Der HC Eintracht Hildesheim hat sein Auswärtsspiel bei der HSG Ostsee N/G eindrucksvoll für sich entschieden. In der Ostholsteinhalle in Grömitz setzte sich die Eintracht nach einer starken Leistung in Abwehr und Angriff souverän mit 39:26 (20:11) durch. Rund 50 mitgereiste Fans sorgten dabei für lautstarke Unterstützung.

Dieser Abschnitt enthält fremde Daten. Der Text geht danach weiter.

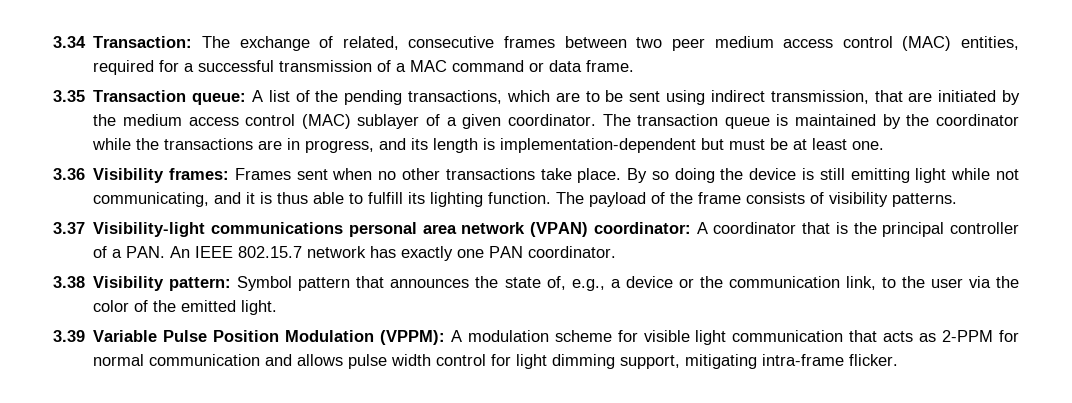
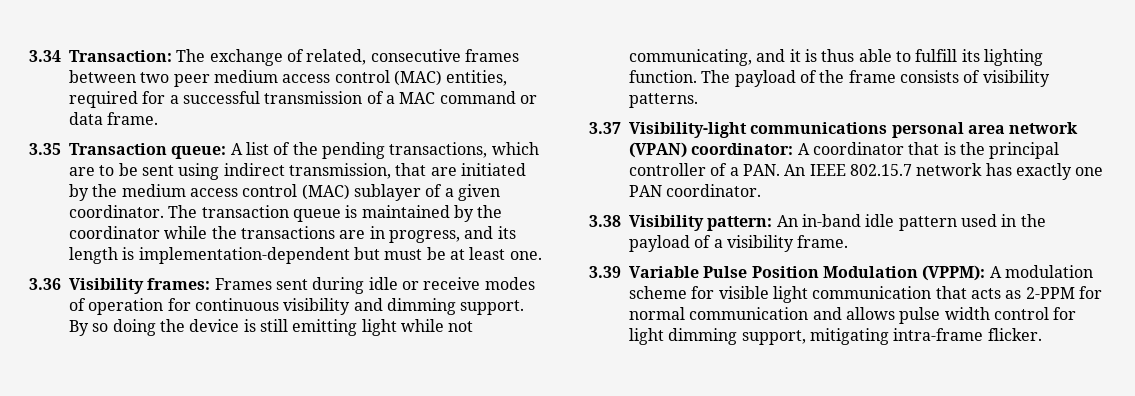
[332,168,622,183] when no other transactions take place. -> [312,277,535,294] [69,298,525,315] during idle or receive modes of operation for continuous visibility and dimming support.
[237,276,1020,291] [93,300,278,315] Symbol pattern that announces the state of, e.g., a device or the communication link, to the user via the color of the emitted light. -> [776,214,1046,231] [629,235,849,252] An in-band idle pattern used in the payload of a visibility frame.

Die Eintracht startete mit Wesemann im Tor sowie Jonas, Wäger, Hanemann, Juric, Billepp und Quedenbaum in die Partie. Im Angriff kam zunächst Jakub Tonar für Petar Juric ins Spiel. Nach der frühen 1:0-Führung der Gastgeber glich Billepp postwendend zum 1:1 aus. Bereits in den Anfangsminuten wurde deutlich, dass Torhüter Jan Wesemann einen starken Tag erwischt hatte. Er parierte unter anderem einen Siebenmeter von Harms sowie mehrere weitere Abschlüsse der Hausherren und gab seiner Mannschaft damit früh Sicherheit. Über Tonar, Wäger und Quedenbaum (per Siebenmeter) setzte sich die Eintracht nach sieben Minuten auf 4:1 ab. Gegen die offensiv ausgerichtete Deckung der Gäste fand die HSG kaum Lösungen. Nach dem 9:5 durch Jonas hielt Wesemann erneut einen Siebenmeter von Harms. Beim Stand von 11:6 nahm die HSG in der 19. Minute die erste Auszeit. Die Eintracht blieb jedoch konsequent und effizient im Abschluss und erspielte sich bis zur 23. Minute eine 15:9-Führung. Kurz vor der Pause entschärfte Wesemann einen weiteren Strafwurf, sodass der HC eine verdiente 20:11-Halbzeitführung mit in die Kabine nahm.
Auch nach dem Seitenwechsel blieb die Partie zunächst von vielen Unterbrechungen und Zeitstrafen geprägt. In der 39. Minute nahm Daniel Deutsch beim Stand von 24:16 die erste Auszeit für die Gäste. Anschließend setzte sich die Eintracht weiter ab: Je zwei Treffer von Stoehr und Billepp sorgten in der 43. Minute bereits für eine Zehn-Tore-Führung (27:17). Die HSG fand in dieser Phase keine Mittel mehr gegen das druckvolle Spiel der Eintracht und musste sich zunehmend geschlagen geben. In der 46. Minute sah Farschchi nach einer Rangelei die Rote Karte. Den Schlusspunkt setzte Müller zum 39:26-Endstand. Erfolgreichste Werfer auf Seiten der Eintracht waren Tonar (8 Tore), Quedenbaum (7/5) und Billepp (5). In der Defensive ragten insbesondere Petar Juric als Abwehrchef sowie Jan Wesemann als sicherer Rückhalt im Tor heraus.